Major airlines to bypass the Persian Gulf amid escalating tensions with Iran
The Federal Aviation Administration issued an emergency order early Friday prohibiting US airlines from flying through the Strait of Hormuz and the Gulf of Oman, citing an “inadvertent risk” to civilian airplanes after Iran shot down a US surveillance drone.
The order came hours after United Airlines suspended one of the longest routes it operates, a roughly 15-hour direct flight between Mumbai, India, and Newark, New Jersey, which typically passes through Iranian airspace.
German airline Lufthansa says it is no longer flying planes over the Strait of Hormuz or the Gulf of Oman. For the meantime, the airline, Germany’s largest, says its flights to Tehran will continue.

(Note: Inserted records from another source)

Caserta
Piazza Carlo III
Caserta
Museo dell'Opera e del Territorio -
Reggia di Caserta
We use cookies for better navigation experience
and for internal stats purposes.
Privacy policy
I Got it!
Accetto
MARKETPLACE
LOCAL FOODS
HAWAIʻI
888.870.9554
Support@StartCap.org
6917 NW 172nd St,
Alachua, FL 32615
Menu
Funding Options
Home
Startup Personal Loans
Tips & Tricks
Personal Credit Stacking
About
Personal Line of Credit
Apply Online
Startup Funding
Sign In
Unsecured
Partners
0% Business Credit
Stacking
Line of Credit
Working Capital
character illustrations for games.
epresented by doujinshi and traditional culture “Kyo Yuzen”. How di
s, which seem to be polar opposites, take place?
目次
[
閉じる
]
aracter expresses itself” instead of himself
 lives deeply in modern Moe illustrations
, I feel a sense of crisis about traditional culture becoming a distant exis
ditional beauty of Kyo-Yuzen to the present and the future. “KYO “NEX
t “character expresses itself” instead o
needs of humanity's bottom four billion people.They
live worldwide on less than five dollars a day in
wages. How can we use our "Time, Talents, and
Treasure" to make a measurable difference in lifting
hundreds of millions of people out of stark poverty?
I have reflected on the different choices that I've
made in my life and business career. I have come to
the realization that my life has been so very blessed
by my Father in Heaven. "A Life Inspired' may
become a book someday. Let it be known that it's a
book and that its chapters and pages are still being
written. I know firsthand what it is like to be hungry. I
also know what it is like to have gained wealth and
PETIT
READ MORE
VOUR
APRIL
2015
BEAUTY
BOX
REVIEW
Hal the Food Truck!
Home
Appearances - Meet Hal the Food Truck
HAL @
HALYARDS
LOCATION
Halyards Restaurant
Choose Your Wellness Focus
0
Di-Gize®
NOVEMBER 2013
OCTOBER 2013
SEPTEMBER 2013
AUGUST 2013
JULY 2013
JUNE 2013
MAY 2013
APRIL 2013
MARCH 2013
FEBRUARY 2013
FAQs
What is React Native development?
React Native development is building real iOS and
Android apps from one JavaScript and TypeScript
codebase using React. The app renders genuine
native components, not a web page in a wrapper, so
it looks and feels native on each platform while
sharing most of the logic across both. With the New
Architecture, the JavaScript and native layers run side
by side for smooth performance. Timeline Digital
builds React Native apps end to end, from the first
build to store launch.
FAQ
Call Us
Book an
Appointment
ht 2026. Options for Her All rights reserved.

Abu Dhabi-based long-haul carrier Etihad says it has “contingency plans”. “Etihad Airways is carefully monitoring the current situation. Contingency plans are in place, and we will decide what further action is required after carefully evaluating the FAA directive to US carriers.”
Dutch carrier KLM says its planes will not fly over Strait of Hormuz. KLM says the move is a “precautionary measure.”
Australian airline Qantas says it will reroute flights away from the Strait of Hormuz and the Gulf of Oman. Qantas said Friday it would affect its flights between Australia and London.
President Donald Trump reportedly gave initial approval for the military to launch strikes on Iranian radar and missile batteries in retaliation for Tehran shooting down the US drone, before pulling back at the last minute.
It was not clear if strikes would go ahead at a later date. The White House and Pentagon have not commented on the reports.